Today, we have the ability to measure the transcriptional activity of genes, identify mutations, and quantify the protein and metabolite content of our cells. All of these measurements can be made at the genome-level. These data present the potential to greatly improve our ability to characterize and treat disease; however, the rate of data production is far outpacing our ability to analyze, interpret, and ultimately build predictive tools in medicine. My lab takes a complementary dry and wet lab approach to close the gap between raw data and biological understanding. Our dry lab research focuses on developing and implementing computational tools that distill this large pool of genome-scale data into actionable hypothesis. Our wet lab research brings the computational modeling to the bench where we aim to characterize the genomic components that contribute to drug mode of action in cancer biology.
Within the broad scope of systems biology, my lab focuses on 3 research areas: 1) Network inference for identifying drug targets, 2) Predicting drug sensitivity from -omics datasets, and 3) Modeling temporal effects of drug combinations. The reason we are able to study these topics is from the generous work of thousands of scientists across the world that help generate, annotate, and manage invaluable datasets. These projects include, but are not limited to, the Cancer Genome Atlas (TCGA), Cancer Cell Line Encylopedia (CCLE), Genomics of Drug Sensitivity in Cancer (GDSC), and the Connectivity map.
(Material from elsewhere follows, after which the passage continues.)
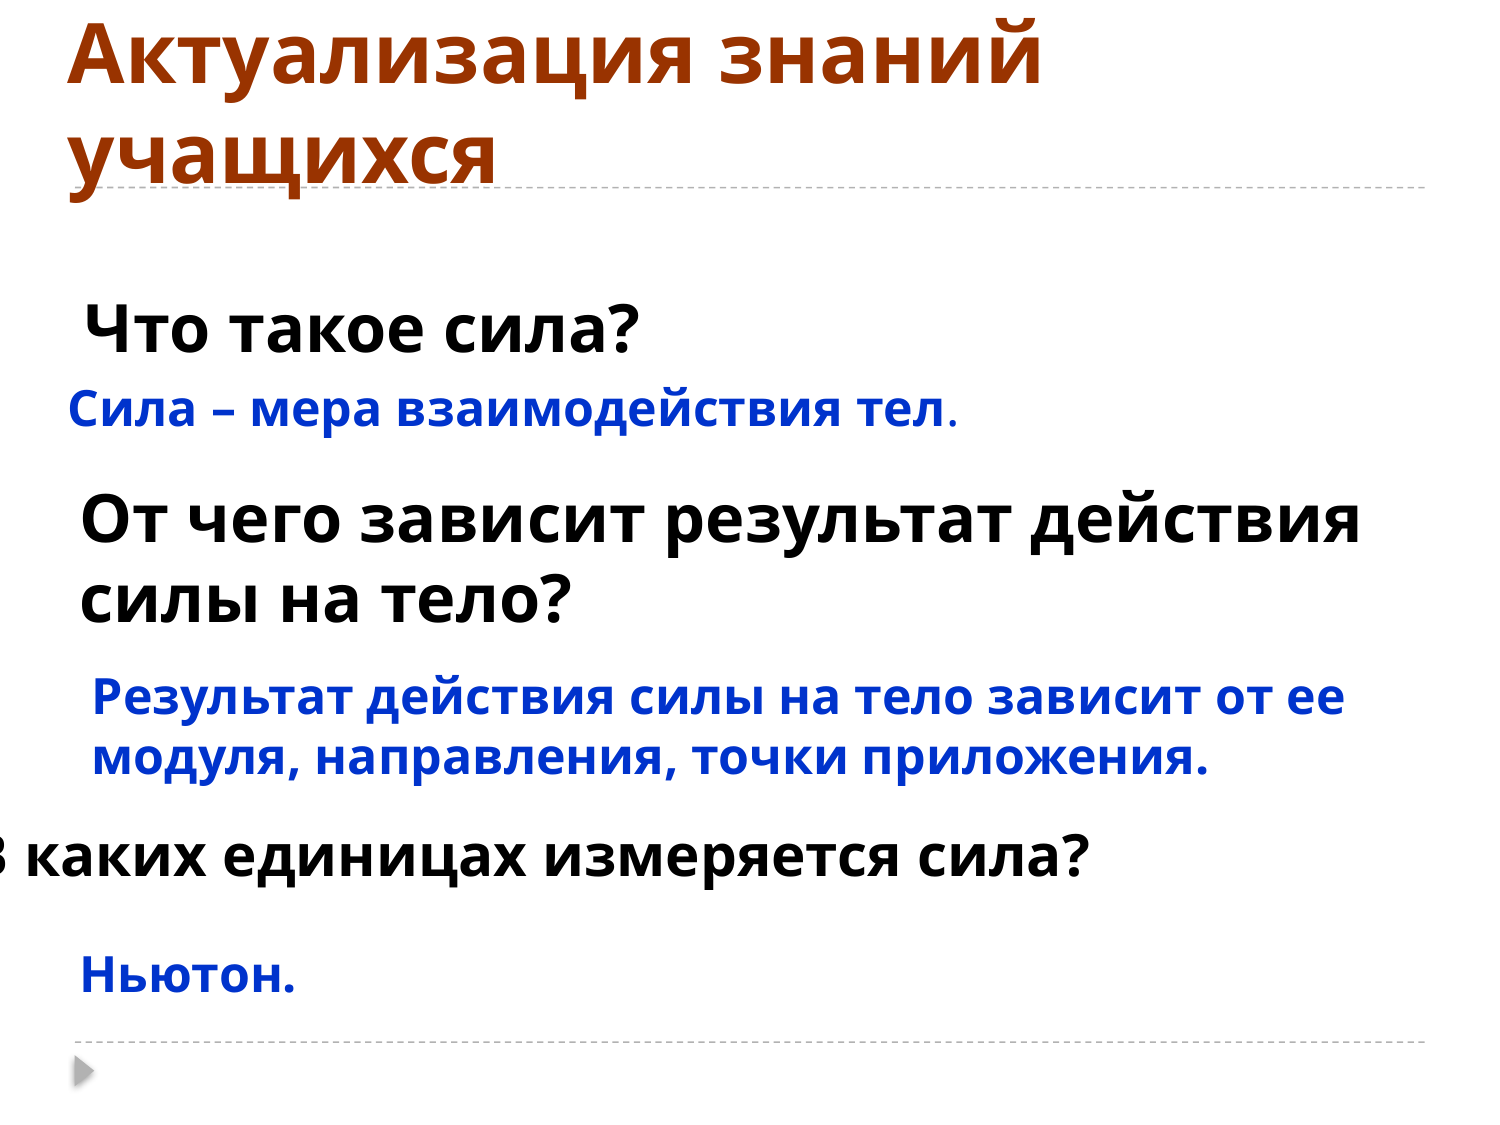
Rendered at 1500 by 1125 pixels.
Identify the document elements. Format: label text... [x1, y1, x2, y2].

Network inference for identifying drug targets: Network inference tools aim to identify the most relevant dependencies that exist between any two elements given a large set of data. In particular, we explore the relationship between transcriptional regulatory genes and the biological pathways they regulate. Genes that control dysregulated pathways in disease become potential targets for therapeutic intervention. We develop tools that effectively identify these target genes.
Predicting drug sensitivity from –omics datasets: A central goal of personalized medicine is to determine treatment for patients given their genomic backgrounds. We are far from systematically accomplishing this goal with patients, thus we use human cell lines as a proxy to study the interactions between cells and drugs. We focus on understanding the genomic factors that contribute to drug response or resistance.
Modeling temporal effects of drug combinations: The study of drugs and drug combinations often involves measuring dead versus live or growing cells, yet there are many other endpoints that can be measured, for example, the activation of disease-related signaling pathway. Additionally, drug combinations can have synergistic or antagonistic results depending on which drug is administered first. We focus on integrating experimental and computational approaches to model the effects of drug treatment as a function of different endpoint measurements and the order and timing of administration.
In additional to these primary research areas, we are active in the organization of Dialogue for Reverse Engineering Assessments and Methods (DREAM) challenges. The DREAM project is organized around a community of data scientists, where high-impact data along with challenges are presented annually, participants submit their best solutions, and assessment is performed using standardized metrics and blinded gold standards. The product of this effort is a rigorous assessment and performance ranking of the current best methods to address a challenge, along with cultivating a community of scientists interested in biomedical research problems.